单从这简单的描述中能看出来,被催眠者的情况和穆非之前的很像。
但是,事实却远远不是如此。
被催眠师催眠的人虽然能按照催眠师的指令做一些简单的事情,但是这也是有前提的。
先,被催眠者不能有太过坚定的意志力。一般意志力强的人很难被催眠,更不用说无意识的按照指令行动。而穆非显然不符合这一点。
其次,催眠师所作的指令一定是简单的,不违背最基本的原则的。而杀人或者说将人打个半死这一行动。显然不算简单。
这样一想,基本上就可以排除穆非被普通的催眠术操纵的可能。
也就是说,操纵穆非打伤安杜因的人拥有某种异能。在穆非的认知里,拥有异能的除了猎人们之外。就只有高等级的恶魔了。
而公会中的猎人,穆非很难想象谁会对他做出这种事,他们之间并没有利益纠葛,平时的工作都是通过猎人网站领取任务,自主性很强。不存在竞争。
而精英猎人的晋升是有条件的,只要满足那个条件,任何猎人都能够得到晋升,没有人员的限制,这样也就不存在谁晋升就要将其他人挤下去的说法。
如果是平常,穆非绝对会在第一时间排除猎人的可能。不过,现在他并不能完全肯定,因为目前公会里还有一个不安定的因素——那个“叛徒”。
如果叛徒是猎人,而且“他”的武器刚好拥有能操纵人行为的能力,那么穆非很可能是在昏迷中会被“他”做了手脚。
如果不是公会的叛徒。而是高等级的恶魔所为,穆非第一个想到的人就是项厉。
他记得很清楚,项厉的能力就是操纵别人。之前他们潜入项厉的“饲养场”与之战斗的时候,白夜与祁浩钧就曾中招,以至于他们一度自相残杀,给他们造成了不小的麻烦与损伤。
不过那个时候项厉并没能够操纵穆非与花无泱。
穆非记得当时花无泱的说法是项厉实施这种能力需要一定的条件,而他们无法满足对方的条件,因此才没能让对方得手。
这一点在后来恶魔大军来袭的时候也再次得到了验证。
那一次,项厉没能成功操纵他们中的任何一人。
如果之前项厉都没能够成功的操纵他,难道现在反而可以了?是项厉的实力更进步了还是他的实力后退了?
还有。如果是项厉做的,对方又如何能够潜入公会?
难道是之前战斗的时候,项厉偷偷的在他身上动了手脚?
先不说对方的能力是否能够延时远距离的操作,就算可以。项厉是aa级恶魔,或许以他的实力能动这种手脚,但穆非绝不可能一无所觉。
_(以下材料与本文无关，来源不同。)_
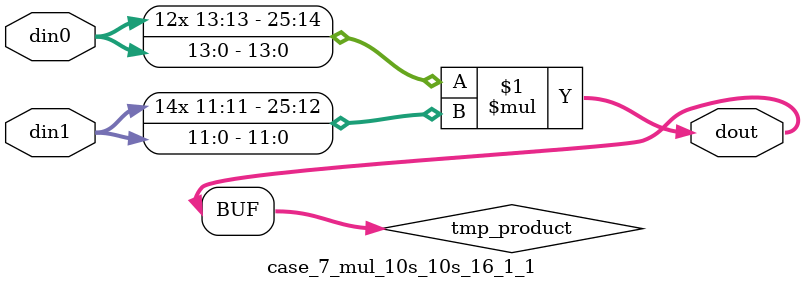
<source format=v>

`timescale 1 ns / 1 ps

 module case_7_mul_10s_10s_16_1_1(din0, din1, dout);
parameter ID = 1;
parameter NUM_STAGE = 0;
parameter din0_WIDTH = 14;
parameter din1_WIDTH = 12;
parameter dout_WIDTH = 26;

input [din0_WIDTH - 1 : 0] din0; 
input [din1_WIDTH - 1 : 0] din1; 
output [dout_WIDTH - 1 : 0] dout;

wire signed [dout_WIDTH - 1 : 0] tmp_product;



























assign tmp_product = $signed(din0) * $signed(din1);








assign dout = tmp_product;





















endmodule

</source>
这一系列的疑问都说明了项厉是这次事件始作俑者的可能性,实际上并不大。
除了项厉之外,穆非并不知道谁还拥有类似的能力。
叹了口气,穆非站了起来。在房间里来回的踱着步子。
总是坐在那里感觉全身都僵硬了,起来走动走动能够帮助他醒醒脑子。
这次的事件疑点太多,穆非觉得单凭自己的想象和推理能力已经无法推断出事实的真相了。
用力摇摇头,他将之前的推理在脑海中梳理一遍,现现在能确定的只有那么几点。
第一,人是他打伤的;第二,他被人操纵了;第三,操纵他的人实力很强,应该在项厉之上,也就是说至少是三a级或者s级的恶魔。
而他无法确定的事情却很多。
比如,操纵他的那个人究竟是谁?他是在何时何地被操纵的?对方又是用的什么手段?对方的目的究竟是什么?
穆非觉得自己想了半天,问题却丝毫没有得到任何的解决。
如果可能的话,他希望能够请教一下专业人士。
论推理能力,他认识的人中最专业的应该是张晋警长,不过可惜的是,在被关进这间小房间之前,他的手机被那个天羡?残没收了。
他无法求助任何人,只能靠自己想办法。
他不知道自己还有多少时间,因为调查员们正在调查这次的事件,他知道,他们查出自己就是袭击安杜因凶手只不过是早晚的事情。
他已经被关了好几天,他也不知道对方的调查进行到了哪一步。他唯一能确定的就是,时间所剩无几。
如果被对方知道了袭击安杜因的人就是自己,恐怕不会听信自己关于“操纵”的说法。他们会认为自己在找借口为自己脱罪吧。
就算是他,站在调查员的立场上,也会觉得这种说法是无稽之谈。
一旦知道了自己是袭击安杜因的凶手,公会的人们也会觉得自己就是那个“叛徒”的,到那时候他可就真是百口莫辩了。